### How to complete this task
Search the records for "Dundee". Copy every line where it appears.

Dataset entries
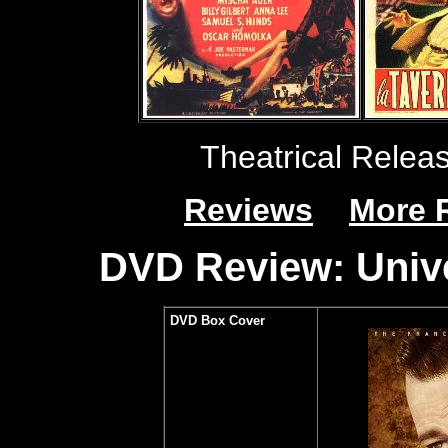
Theatrical Relea
Reviews
More 
DVD Review: Unive
DVD Box Cover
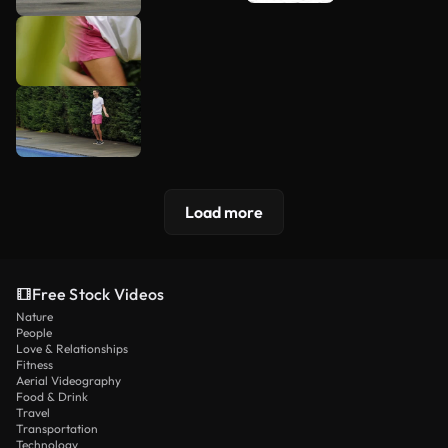
Load more
Free Stock Videos
Nature
People
Love & Relationships
Fitness
Aerial Videography
Food & Drink
Travel
Transportation
Technology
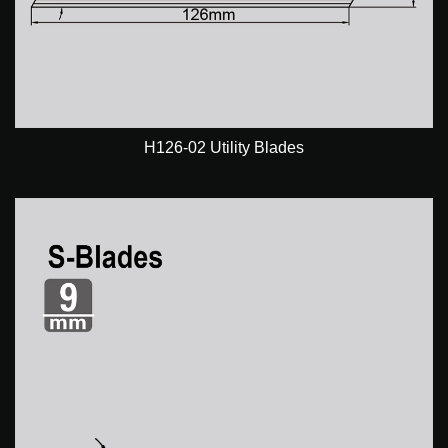
H126-02 Utility Blades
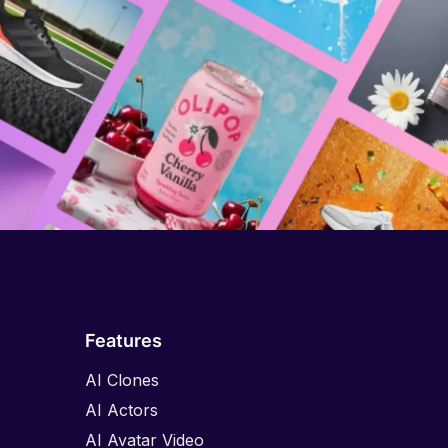
Features
AI Clones
AI Actors
AI Avatar Video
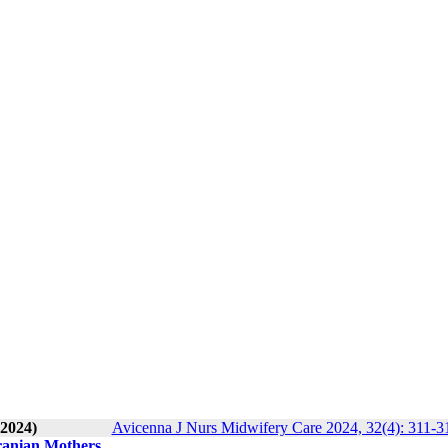
 2024)
Avicenna J Nurs Midwifery Care 2024, 32(4): 311-3
Iranian Mothers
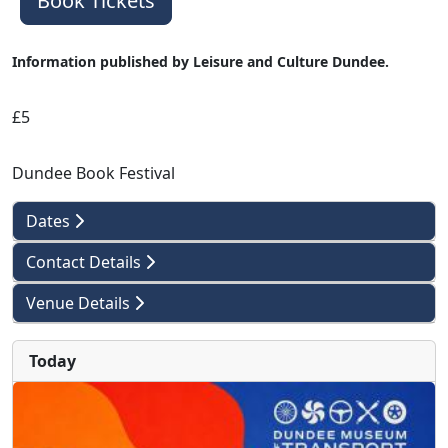
Book Tickets
Information published by Leisure and Culture Dundee.
£5
Dundee Book Festival
Dates
Contact Details
Venue Details
Today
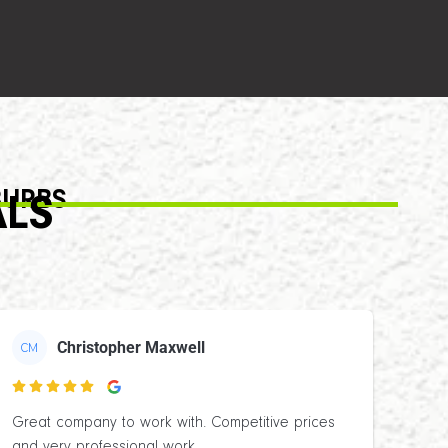
BURBS
ALS
Christopher Maxwell
CM

Great company to work with. Competitive prices
and very professional work.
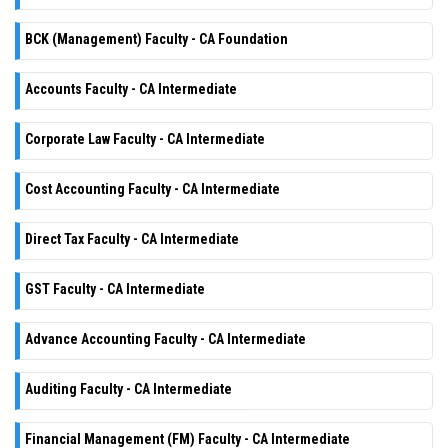
BCK (Management) Faculty - CA Foundation
Accounts Faculty - CA Intermediate
Corporate Law Faculty - CA Intermediate
Cost Accounting Faculty - CA Intermediate
Direct Tax Faculty - CA Intermediate
GST Faculty - CA Intermediate
Advance Accounting Faculty - CA Intermediate
Auditing Faculty - CA Intermediate
Financial Management (FM) Faculty - CA Intermediate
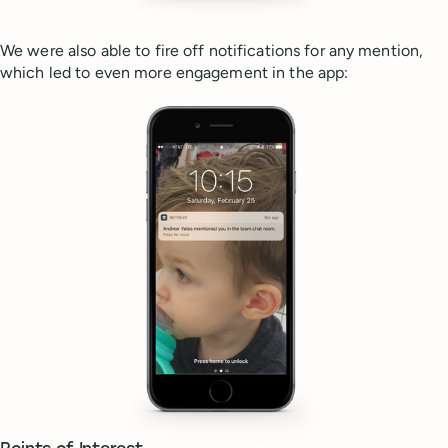
We were also able to fire off notifications for any mention,
which led to even more engagement in the app:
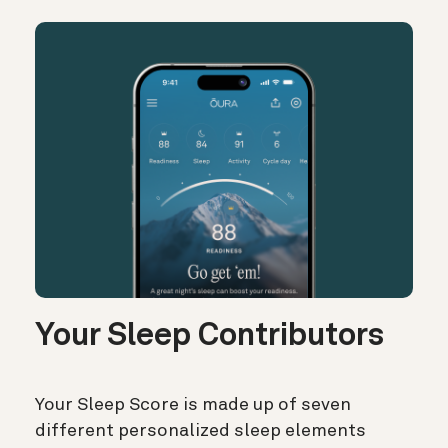
Your Sleep Contributors
Your Sleep Score is made up of seven
different personalized sleep elements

### Reply
Information published by Leisure and Culture Dundee.
Dundee Book Festival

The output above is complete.